21 Ekim Pazartesi, Bolivya için seçim günü idi. Ve devlet başkanlığı seçimlerini 4. defa Evo Morales kazandı.
2000’lerde Latin Amerika’da bir sol dalga esiyordu. Latin ülkelerinde ardı ardına iktidara seçilen sol liderler, tüm kıtada zafer ve devrim havası estirmişti. Sol iktidarlar demokratik önlemler alıp sosyal devlet ilkesini hayata geçirerek halkların yaşamlarında iyileşme ve refah sağlasa da, gericiliğin ve kapitalizmin temeli olan özel mülkiyete, tekellere dokunmadıkları için emperyalizmin karşı devrimi örgütleyerek halkın kazanımlarını birer birer geri alması çok uzun sürmedi. Bolivya’da Morales’in yeniden seçilmesi, bu açıdan önemli. Miguel Díaz-Canel de ilettiği mesajında Morales’in zaferinin Latin Amerika için bir zafer olduğunu vurguladı.
Ve karşı devrim son yıllardaki geleneksel hamlesini yaptı. Seçimlerde usulsüzlük olduğunu söyleyerek sokaklarda şiddet eylemlerine başladı. Karşı devrimcilerin ilk saldırılarından biri başkent La Paz’da bulunan Bolivarcı Venezuela Lideri Hugo Chavez’in heykelini yıkmak oldu.
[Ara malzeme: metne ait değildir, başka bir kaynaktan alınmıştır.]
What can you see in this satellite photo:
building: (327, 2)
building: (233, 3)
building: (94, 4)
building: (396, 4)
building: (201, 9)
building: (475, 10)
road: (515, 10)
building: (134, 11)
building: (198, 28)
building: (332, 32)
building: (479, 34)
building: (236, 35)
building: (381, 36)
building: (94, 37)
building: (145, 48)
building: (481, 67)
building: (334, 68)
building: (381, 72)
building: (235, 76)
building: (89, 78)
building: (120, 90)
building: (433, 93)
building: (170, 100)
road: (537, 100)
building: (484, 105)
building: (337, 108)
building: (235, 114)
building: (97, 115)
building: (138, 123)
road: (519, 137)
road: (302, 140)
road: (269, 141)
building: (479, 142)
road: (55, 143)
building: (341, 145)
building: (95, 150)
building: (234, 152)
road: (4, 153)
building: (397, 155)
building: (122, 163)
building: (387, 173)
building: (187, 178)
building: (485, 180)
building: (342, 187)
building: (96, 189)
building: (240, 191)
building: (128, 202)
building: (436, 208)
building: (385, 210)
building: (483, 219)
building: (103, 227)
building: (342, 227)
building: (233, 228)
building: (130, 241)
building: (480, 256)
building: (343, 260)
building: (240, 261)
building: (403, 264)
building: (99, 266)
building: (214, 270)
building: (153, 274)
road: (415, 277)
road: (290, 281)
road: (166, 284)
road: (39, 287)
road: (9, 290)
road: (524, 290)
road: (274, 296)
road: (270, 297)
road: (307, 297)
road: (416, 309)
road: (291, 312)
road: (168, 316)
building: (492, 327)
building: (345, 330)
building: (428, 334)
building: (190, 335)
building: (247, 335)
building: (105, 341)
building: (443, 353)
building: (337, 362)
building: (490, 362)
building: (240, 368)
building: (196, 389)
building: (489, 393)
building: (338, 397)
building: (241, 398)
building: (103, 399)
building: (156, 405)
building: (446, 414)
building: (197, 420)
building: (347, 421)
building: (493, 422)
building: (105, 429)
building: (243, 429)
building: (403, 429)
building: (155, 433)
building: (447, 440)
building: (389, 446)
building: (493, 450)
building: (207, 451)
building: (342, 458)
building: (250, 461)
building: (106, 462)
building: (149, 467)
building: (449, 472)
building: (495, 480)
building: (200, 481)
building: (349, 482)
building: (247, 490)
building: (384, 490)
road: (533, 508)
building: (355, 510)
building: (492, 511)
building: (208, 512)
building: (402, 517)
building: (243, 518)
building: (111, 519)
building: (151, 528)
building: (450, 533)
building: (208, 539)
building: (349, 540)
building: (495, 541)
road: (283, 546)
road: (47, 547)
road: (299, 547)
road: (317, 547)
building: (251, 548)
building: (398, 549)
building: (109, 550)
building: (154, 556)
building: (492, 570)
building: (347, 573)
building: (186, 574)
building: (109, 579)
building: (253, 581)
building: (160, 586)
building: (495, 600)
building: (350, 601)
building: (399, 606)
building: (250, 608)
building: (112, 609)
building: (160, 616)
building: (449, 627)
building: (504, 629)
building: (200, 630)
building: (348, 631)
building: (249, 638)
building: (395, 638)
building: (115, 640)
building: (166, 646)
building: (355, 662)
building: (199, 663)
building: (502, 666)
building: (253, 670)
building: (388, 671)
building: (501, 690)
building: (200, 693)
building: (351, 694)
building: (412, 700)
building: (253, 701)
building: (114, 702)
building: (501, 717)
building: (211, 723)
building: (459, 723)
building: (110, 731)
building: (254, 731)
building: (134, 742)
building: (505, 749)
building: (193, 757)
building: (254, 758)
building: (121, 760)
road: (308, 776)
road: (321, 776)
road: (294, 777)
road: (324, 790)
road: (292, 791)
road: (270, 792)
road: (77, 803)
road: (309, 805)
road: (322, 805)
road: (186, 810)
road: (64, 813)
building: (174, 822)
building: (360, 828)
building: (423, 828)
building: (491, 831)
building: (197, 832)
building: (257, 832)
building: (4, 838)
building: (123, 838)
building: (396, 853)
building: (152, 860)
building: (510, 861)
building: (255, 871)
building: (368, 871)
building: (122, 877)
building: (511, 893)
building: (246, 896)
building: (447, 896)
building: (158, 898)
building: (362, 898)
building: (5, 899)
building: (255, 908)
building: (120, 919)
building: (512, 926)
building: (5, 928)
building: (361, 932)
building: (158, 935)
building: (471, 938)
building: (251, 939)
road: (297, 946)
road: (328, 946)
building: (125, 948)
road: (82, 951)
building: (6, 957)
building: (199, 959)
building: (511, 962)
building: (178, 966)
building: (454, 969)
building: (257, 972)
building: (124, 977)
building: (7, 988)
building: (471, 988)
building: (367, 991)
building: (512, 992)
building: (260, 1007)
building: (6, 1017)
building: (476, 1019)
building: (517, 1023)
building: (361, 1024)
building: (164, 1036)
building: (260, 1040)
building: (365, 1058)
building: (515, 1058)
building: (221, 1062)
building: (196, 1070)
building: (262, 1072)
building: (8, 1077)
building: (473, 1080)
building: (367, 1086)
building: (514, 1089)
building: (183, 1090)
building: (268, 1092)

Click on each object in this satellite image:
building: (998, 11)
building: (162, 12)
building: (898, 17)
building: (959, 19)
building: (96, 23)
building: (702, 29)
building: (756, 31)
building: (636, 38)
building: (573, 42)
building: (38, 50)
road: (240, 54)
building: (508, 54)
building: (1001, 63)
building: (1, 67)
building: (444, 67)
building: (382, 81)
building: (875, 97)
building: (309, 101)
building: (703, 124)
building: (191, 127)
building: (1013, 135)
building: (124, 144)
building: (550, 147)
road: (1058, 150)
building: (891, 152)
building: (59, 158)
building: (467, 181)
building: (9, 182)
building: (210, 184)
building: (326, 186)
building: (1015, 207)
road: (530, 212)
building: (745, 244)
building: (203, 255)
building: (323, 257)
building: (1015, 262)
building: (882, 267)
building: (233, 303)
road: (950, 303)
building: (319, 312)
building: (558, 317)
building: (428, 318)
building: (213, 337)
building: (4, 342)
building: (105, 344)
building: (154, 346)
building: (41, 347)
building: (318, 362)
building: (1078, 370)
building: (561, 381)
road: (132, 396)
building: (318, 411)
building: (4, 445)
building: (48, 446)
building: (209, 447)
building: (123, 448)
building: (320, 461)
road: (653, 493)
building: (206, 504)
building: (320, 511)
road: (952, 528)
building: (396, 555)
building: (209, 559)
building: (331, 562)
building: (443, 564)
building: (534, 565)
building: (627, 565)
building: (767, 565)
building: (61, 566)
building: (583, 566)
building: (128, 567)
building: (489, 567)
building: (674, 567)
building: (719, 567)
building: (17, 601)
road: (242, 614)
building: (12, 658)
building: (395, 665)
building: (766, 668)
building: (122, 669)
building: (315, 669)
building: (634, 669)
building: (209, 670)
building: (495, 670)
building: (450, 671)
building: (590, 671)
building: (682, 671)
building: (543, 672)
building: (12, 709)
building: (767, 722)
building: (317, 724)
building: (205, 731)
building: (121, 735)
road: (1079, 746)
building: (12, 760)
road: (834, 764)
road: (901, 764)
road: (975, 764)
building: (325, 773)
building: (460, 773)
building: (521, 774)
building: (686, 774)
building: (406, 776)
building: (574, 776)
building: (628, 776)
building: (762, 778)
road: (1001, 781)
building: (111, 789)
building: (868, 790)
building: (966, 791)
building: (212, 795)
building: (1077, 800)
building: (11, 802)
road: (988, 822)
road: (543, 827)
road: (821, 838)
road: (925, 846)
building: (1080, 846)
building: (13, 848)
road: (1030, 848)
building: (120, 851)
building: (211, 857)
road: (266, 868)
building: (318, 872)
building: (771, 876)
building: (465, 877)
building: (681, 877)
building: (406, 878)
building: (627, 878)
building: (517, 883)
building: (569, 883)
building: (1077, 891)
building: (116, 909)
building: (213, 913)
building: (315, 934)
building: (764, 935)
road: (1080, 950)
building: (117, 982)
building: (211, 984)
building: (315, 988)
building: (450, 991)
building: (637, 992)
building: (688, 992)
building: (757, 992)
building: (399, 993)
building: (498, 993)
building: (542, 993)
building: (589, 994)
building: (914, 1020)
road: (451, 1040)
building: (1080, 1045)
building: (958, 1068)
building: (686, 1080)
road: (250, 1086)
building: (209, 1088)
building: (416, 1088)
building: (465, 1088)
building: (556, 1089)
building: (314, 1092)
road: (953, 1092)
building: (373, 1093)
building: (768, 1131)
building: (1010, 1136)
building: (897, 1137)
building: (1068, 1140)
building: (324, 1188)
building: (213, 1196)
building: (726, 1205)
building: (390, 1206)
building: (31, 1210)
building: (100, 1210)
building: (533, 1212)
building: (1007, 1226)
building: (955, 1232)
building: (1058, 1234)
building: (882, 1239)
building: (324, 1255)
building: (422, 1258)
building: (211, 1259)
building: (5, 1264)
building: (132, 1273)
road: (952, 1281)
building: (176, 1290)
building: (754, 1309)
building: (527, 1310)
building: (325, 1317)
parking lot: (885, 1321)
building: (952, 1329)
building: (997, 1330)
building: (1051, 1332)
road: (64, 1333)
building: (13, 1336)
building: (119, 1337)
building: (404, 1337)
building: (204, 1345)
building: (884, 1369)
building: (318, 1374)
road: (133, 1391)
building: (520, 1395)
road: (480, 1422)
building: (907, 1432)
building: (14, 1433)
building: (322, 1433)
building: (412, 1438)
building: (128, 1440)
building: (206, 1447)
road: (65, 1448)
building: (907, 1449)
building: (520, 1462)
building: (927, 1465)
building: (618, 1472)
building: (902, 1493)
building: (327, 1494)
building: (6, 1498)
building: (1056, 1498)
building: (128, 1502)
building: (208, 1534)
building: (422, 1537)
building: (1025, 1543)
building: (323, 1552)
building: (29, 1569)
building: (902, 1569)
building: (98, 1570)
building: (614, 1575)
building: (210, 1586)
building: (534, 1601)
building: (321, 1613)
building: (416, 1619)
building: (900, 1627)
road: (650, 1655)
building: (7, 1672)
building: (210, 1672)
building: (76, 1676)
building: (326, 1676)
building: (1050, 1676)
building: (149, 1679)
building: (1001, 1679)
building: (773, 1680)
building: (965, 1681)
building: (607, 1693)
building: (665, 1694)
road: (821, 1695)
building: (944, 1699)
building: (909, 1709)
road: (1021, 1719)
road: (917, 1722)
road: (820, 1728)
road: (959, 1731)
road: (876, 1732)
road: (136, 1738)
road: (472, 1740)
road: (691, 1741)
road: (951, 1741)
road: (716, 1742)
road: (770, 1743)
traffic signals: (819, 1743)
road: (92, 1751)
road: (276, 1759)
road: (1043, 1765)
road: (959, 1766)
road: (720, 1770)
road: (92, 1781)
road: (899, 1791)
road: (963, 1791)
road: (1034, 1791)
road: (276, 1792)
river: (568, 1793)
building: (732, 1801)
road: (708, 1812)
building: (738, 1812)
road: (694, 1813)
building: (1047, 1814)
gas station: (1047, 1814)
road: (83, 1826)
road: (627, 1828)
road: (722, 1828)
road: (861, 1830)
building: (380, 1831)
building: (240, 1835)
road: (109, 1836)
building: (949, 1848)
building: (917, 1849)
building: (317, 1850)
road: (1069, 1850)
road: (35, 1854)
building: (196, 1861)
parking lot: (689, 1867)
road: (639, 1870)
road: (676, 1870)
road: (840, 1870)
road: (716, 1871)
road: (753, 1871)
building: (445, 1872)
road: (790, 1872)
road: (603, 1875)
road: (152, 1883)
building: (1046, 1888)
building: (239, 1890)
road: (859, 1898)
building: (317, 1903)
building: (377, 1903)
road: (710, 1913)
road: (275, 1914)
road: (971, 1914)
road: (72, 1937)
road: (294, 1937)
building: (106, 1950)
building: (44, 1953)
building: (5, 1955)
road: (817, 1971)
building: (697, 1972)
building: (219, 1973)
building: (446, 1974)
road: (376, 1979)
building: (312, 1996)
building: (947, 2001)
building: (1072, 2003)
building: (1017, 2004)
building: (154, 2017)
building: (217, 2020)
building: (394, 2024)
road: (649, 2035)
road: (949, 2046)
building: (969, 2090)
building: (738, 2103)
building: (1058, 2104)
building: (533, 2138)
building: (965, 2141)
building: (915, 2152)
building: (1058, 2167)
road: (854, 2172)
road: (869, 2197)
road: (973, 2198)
Genel grev çağrısı yapan karşı devrimcilere Evo Morales’in tepkisi “Bir darbe süreci yürürlükte” oldu. Ve yaşanan şiddet olaylarına karşı OHAL ilan edildi. Diğer taraftan Bolivyalı köylülerde Morales’e destek vermek için sokaklara çıktı. Ve Evo Morales “Ama Bolivya halkını demokrasiyi savunmak barışçıl bir şekilde ve Anayasa çerçevesinde hareket etmeye çağırıyorum” diyerek çağrı yaptı.
Diğer taraftan AB ve OAS seçimlerin ikinci tura götürülmesi için çağrı yaptı. Morales seçim sonuçlarını kabul etmeyeceğini söyleyip halkı sokağa çağıran ABD yanlısı aday Mesa için de "Tüm Bolivya halkı onun bir korkak olduğunu biliyordu. Mesa şimdi sadece bir korkak değil aynı zamanda bir suçlu olduğunu da gösterdi" dedi ve Bolivya anayasasına saygı gösterilmesini istedi.